Chapter 6: Integrating Infosec into the Delivery Lifecycle

The Problem with Traditional Security

DevOps is arguably poorly named — it ignores testing, product management, and information security. The original goal was to eliminate “throwing work over the wall,” but this behavior occurs wherever different functions in the software delivery value stream don’t work together effectively.

Current state of infosec teams:

  • Typical ratio: 1 infosec person per 10 infrastructure people per 100 developers
  • Usually only involved at the end of the software delivery lifecycle
  • When security issues are found late, changes are painful and expensive
  • Many developers are ignorant of common security risks (OWASP Top 10)

Result: Security becomes a bottleneck.
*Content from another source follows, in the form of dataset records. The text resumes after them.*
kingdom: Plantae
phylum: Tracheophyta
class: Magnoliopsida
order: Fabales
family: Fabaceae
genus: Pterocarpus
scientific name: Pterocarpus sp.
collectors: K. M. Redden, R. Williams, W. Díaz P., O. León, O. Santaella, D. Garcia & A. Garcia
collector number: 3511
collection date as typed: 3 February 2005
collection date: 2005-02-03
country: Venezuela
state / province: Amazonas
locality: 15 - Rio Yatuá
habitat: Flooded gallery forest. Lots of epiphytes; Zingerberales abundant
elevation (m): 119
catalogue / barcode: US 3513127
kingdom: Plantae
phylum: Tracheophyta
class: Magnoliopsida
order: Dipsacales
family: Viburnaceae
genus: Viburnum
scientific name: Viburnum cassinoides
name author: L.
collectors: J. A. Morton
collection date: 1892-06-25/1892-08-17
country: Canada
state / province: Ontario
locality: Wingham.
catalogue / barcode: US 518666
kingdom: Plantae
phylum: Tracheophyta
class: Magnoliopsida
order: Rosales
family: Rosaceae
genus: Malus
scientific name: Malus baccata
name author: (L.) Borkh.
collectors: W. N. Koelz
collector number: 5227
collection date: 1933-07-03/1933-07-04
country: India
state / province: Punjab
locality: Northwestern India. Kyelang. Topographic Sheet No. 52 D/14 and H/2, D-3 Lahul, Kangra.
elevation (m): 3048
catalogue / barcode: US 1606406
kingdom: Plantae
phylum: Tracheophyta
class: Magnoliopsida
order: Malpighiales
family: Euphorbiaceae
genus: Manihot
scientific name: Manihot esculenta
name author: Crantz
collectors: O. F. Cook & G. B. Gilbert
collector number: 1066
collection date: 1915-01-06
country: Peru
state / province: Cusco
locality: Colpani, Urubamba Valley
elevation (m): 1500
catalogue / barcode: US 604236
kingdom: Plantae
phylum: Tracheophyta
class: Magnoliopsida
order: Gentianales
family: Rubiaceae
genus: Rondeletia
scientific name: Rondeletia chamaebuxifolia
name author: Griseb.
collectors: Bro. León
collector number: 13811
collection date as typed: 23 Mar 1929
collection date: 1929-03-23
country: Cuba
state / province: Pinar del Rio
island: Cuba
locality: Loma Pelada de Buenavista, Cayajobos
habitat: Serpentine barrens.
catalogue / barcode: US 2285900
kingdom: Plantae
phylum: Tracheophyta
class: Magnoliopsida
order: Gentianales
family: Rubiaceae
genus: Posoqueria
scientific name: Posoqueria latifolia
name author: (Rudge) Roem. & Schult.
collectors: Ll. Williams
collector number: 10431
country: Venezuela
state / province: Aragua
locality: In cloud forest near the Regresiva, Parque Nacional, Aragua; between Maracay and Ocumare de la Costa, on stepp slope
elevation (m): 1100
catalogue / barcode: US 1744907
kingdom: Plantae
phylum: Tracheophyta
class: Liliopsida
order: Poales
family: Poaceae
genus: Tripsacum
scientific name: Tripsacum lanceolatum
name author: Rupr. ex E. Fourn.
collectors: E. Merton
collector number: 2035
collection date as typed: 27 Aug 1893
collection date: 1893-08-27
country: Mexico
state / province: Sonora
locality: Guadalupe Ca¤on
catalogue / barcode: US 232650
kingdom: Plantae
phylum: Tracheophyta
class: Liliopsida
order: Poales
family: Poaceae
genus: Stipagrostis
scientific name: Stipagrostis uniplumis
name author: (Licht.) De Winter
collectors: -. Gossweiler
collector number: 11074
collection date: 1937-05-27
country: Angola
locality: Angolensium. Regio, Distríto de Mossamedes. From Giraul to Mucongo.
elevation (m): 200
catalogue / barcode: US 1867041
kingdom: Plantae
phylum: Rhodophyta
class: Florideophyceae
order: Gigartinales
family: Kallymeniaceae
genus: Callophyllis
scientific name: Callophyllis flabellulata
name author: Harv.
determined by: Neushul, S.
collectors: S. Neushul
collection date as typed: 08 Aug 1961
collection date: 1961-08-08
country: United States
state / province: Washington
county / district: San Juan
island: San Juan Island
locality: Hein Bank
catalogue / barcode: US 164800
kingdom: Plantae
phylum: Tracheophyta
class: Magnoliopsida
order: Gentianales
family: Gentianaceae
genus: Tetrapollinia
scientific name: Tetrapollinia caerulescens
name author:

Taking systems from “dev complete” to live is delayed by security/compliance reviews that take months.

Shifting Left on Security

“Shifting left” = integrating security into the software delivery process instead of making it a separate downstream phase.

What Shifting Left Entails

  1. Security reviews for all major features — conducted in a way that does NOT slow development
  2. Infosec integrated throughout the lifecycle:
    • Infosec experts contribute to application design
    • Attend and provide feedback at demos
    • Ensure security features are tested in automated test suites
  3. Easy-to-consume security resources for developers:
    • Preapproved libraries, packages, toolchains, processes available on demand
    • Makes it easy to do the right thing without security expertise

The Shift in Security Team’s Role

From: Security teams do security reviews themselves
To: Security teams give developers the means to build security in

Why this works:

  1. Far easier to ensure people building software do the right thing than to inspect nearly-complete systems with architectural problems
  2. When deployments are frequent, security teams simply don’t have capacity to review each deployment

Research Findings

Building security into software delivery:

  • Improves delivery performance (positively impacts CD)
  • Improves security quality — high performers spend 50% less time remediating security issues than low performers

The counterintuitive finding: integrating security into daily work doesn’t slow delivery — it accelerates it.

Case Study: Federal Government (18F and cloud.gov)

Federal information systems must comply with FISMA → NIST Risk Management Framework → 325 controls for a moderate-impact system.

Traditional approach: Security process begins only after “dev complete” → takes months to over a year.

18F’s solution: cloud.gov (PaaS based on Cloud Foundry on AWS) — handles 269 of 325 required controls at the platform level. Systems hosted on cloud.gov can go from dev complete to live in weeks, not months.

This demonstrates that compliance constraints can be embedded in platform-level infrastructure, not left to each team to implement individually.

The Rugged DevOps Movement

Names for security-integrated DevOps:

  • DevSecOps (coined by Topo Pal, Capital One; Shannon Lietz, Intuit)
  • Rugged DevOps (Josh Corman and James Wickett)

The Rugged Manifesto key ideas:

  • “I am rugged and, more importantly, my code is rugged”
  • “I recognize that my code will be used in ways I cannot anticipate, in ways it was not designed, and for longer than it was ever intended”
  • “I recognize that my code will be attacked by talented and persistent adversaries”
  • Being rugged is everyone’s responsibility, not just the security team’s

Key Principle

Security is not a gate that work must pass through. It’s a shared responsibility embedded in the daily work of every engineer and enabled by security teams who provide tools, training, and support rather than gatekeeping.